OneFootball Credits moved from campaign phase to live trading on Thursday, April 9, 2026, which makes OFC one of the clearest same-day listing stories in the market. OKX opened deposits at 02:00 UTC, ran the call auction from 09:00 to 10:00 UTC, and switched on OFC/USDT spot trading at 10:00 UTC, with withdrawals following at 12:00 UTC.

That timing landed on the same day the OKX Wallet X Launch campaign for OneFootball was wrapping up. In other words, OFC did not just receive an exchange listing; it also arrived with an already primed user funnel, a reward pool, and a football-native audience that is larger and less purely crypto-native than the average small-cap listing crowd.

What happened

OKX described OFC as the token powering OneFootball's fan economy and confirmed a Base-chain contract for the asset. The listing timeline matters for traders because the first hours of a new market often define the day-one volatility regime. Call-auction mechanics, delayed market-order support, and initial spread behavior can matter more than the broader thesis while price discovery is still thin.

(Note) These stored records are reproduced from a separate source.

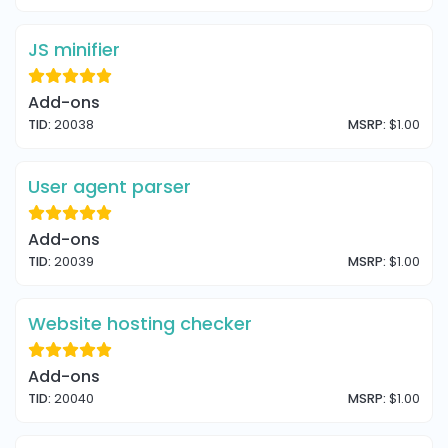
JS minifier
Add-ons
TID:
20038
MSRP:
$1.00
User agent parser
Add-ons
TID:
20039
MSRP:
$1.00
Website hosting checker
Add-ons
TID:
20040
MSRP:
$1.00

The X Launch page adds the distribution angle. It advertised a 6,000,000 OFC reward pool and showed more than 18,000 participants, with claims scheduled to begin later on April 9. That means the market is not only digesting exchange access; it is also absorbing a claim calendar and a user base already conditioned to watch the asset on day one.

Why it matters

For signals, the story is attractive because it mixes consumer branding with hard market structure. OneFootball is not a random ticker with a single exchange debut. It is trying to turn fan identity, club engagement, and token-based rewards into a repeatable onchain product. If that narrative sticks, OFC can stay on watchlists longer than a typical microcap launch that burns out after the first speculative cycle.

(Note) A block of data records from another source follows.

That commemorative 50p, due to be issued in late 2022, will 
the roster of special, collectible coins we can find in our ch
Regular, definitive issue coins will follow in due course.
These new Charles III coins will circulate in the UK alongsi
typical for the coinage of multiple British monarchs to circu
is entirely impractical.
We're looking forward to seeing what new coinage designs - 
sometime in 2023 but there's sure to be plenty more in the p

The risk, of course, is exactly the same thing that makes the story interesting. Claim events, new listings, and brand-led social volume can create a very crowded first session. That usually means exaggerated candles, shallow order books, and fast sentiment shifts. Traders who want exposure need to think in terms of liquidity behavior and post-auction stabilization, not just whether the product story sounds strong.

What to watch next

  • Watch whether OFC holds a stable market after the 10:00 UTC spot open instead of widening into disorderly spreads.
  • Track how much fresh selling follows the X Launch claim window later on April 9.
  • Monitor Base-chain activity and exchange depth rather than relying on social chatter alone.
  • Look for whether the listing turns into a broader football-token narrative or remains a one-day event.

Thursday's setup gives OFC a better launch frame than most new tokens get. The next question is whether real post-listing liquidity shows up after the campaign participants and first-wave speculators have had time to act.